OPINION | Yesterday Once More in Congress as Rahul Gandhi Bets on Sonia Loyalists Despite Promising Change
OPINION | Yesterday Once More in Congress as Rahul Gandhi Bets on Sonia Loyalists Despite Promising Change
The veterans are back in the Congress saddle and the impulse towards generational change has disappeared behind headlines celebrating Ahmed Patel's return from a brief political vanvas.

Politicians don't retire at 60, fortunately for the Congress. If they did, the party would have a hard time finding trouble-shooters, money managers, negotiators, communicators, election managers and mass mobilisers. Rahul Gandhi had promised to build a new Congress with “talented” youngsters when he took over as party president, but remains profoundly dependent on the old guard.

The veterans are back in the saddle and the impulse towards generational change has disappeared behind headlines celebrating Ahmed Patel's return from a brief political vanvas. Unless, replacing the 89-year-old Motilal Vora with the 69-year old Patel and 87-year-old Karan Singh with 65-year-old Anand Sharma constitutes a generational shift!

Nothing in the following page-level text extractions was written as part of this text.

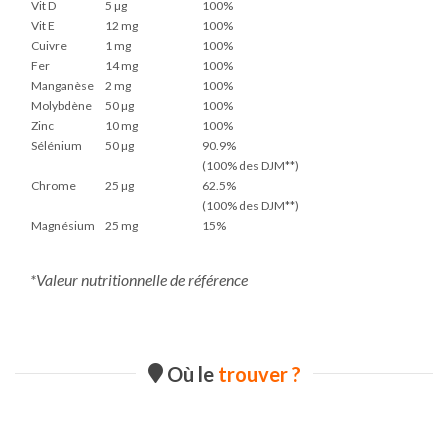
Vit D
5 µg
100%
Vit E
12 mg
100%
Cuivre
1 mg
100%
Fer
14 mg
100%
Manganèse
2 mg
100%
Molybdène
50 µg
100%
Zinc
10 mg
100%
Sélénium
50 µg
90.9%
(100% des DJM**)
Chrome
25 µg
62.5%
(100% des DJM**)
Magnésium
25 mg
15%
*Valeur nutritionnelle de référence
Où le
trouver ?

At the Congress headquarters, it's yesterday once more. Familiar faces and the rabbit-warren of offices. Visitors might be forgiven for believing they are caught in a 2004 time warp. Clever wordsmith S Jaipal Reddy has returned as spokesperson of the AICC. Sloganeer Jairam Ramesh is once again setting up a 'war room' to draft the Congress strategy for 2019. Family loyalist Luizinho Faleiro is in charge of the North-East once more. Patel, indispensable backroom boy to four Congress presidents, will now serve a fifth, reprising his role as party Treasurer.

The Grand Old Party is accustomed to generational shifts. After all, Rahul represents the fifth generation of Nehru-Gandhis. But 14 years after he entered politics and five-and-a-half since he effectively took the reins, he has yet to put his stamp on the party. He has shuffled leaders like a deck of cards and finally wound up betting on his mother's aides.

As vice-president, Rahul tried to build his own core group comprising Madhusudan Mistry, Mohan Prakash, CP Joshi, BK Hariprasad etc. As president, he dropped them all and turned to the tried and trusted veterans. When the fate of Karnataka hung in the balance, seasoned trouble-shooters Ghulam Nabi Azad and Ashok Gehlot were despatched to out-manoeuvre the BJP by winning over the JD(S). Likewise, Patel and Kamal Nath were the chief negotiators in Meghalaya, where the Congress fell short of a majority. It was Gehlot who led the charge in Gujarat, where the Congress wrested 16 seats from the BJP.

The Congress Working Committee (CWC) is a senior citizen's club of septuagenarians and sexagenarians: Motilal Vora, Ambika Soni (75), Mallikarjun Kharge (76), Harish Rawat (70), Oommen Chandy (74), Ghulam Nabi Azad (69), Ashok Gehlot (67) and Dipak Babaria (65). The youngest members are Avinash Pandey (60), Mukul Wasnik (58) and general secretary KV Venugopal, aged 55.

Even as the old-timers are centre-stage in Delhi, their counterparts in the states are being exhorted to give way to youngsters. Babaria, as general secretary in-charge of Madhya Pradesh, created a furore by announcing that Assembly tickets would not be given to '60-plus' candidates. Had the 60-plus rule applied in 2014, the Congress strength in the Lok Sabha would have been negligible!

After he became vice-president and led the party to the 2014 debacle, Rahul's brigade made a strong push for a more youthful Congress. They complained bitterly about senior leaders who had enjoyed the trappings of power during the UPA government, but failed to look after the party's interests.

'Generational change' became a buzzword, with support from Rahul's grizzled confidants like Digvijaya Singh and Jairam Ramesh, who declared that “time was up” for 60-plus leaders and 30/40-year-olds deserved “positions of prominence” (he is 64).

Early on, Rahul attempted to alter the architecture of the Congress and institutionalise a mechanism to promote grassroots leaders up the ranks, but rapidly lost interest in the exercise. He made a push to infuse new blood at the top, but the old guard resisted him successfully. Captain Amarinder Singh refused to give way to Pratap Singh Bajwa, just as the Kamal Nath-Digvijaya Singh combine will not yield place to Jyotiraditya Scindia or Ashok Gehlot to Sachin Pilot.

Rahul himself is seen as youthful, but not as a youth leader. As a 'Gen X' politician, he should have appealed to the 'Gen Y' and 'Gen Z' demographic, but somehow lost the initiative to Narendra Modi. A comparison between Rahul and Akhilesh Yadav is irresistible; both are dynasts, but Akhilesh has proved himself in the field, led a government and enjoys an appeal across generations.

Greening the Congress is desirable and India is not short of capable youngsters, if the party cares to promote them. But as of now, it is the veterans who have the political skills, savvy and firepower to take on the BJP. Old is bold.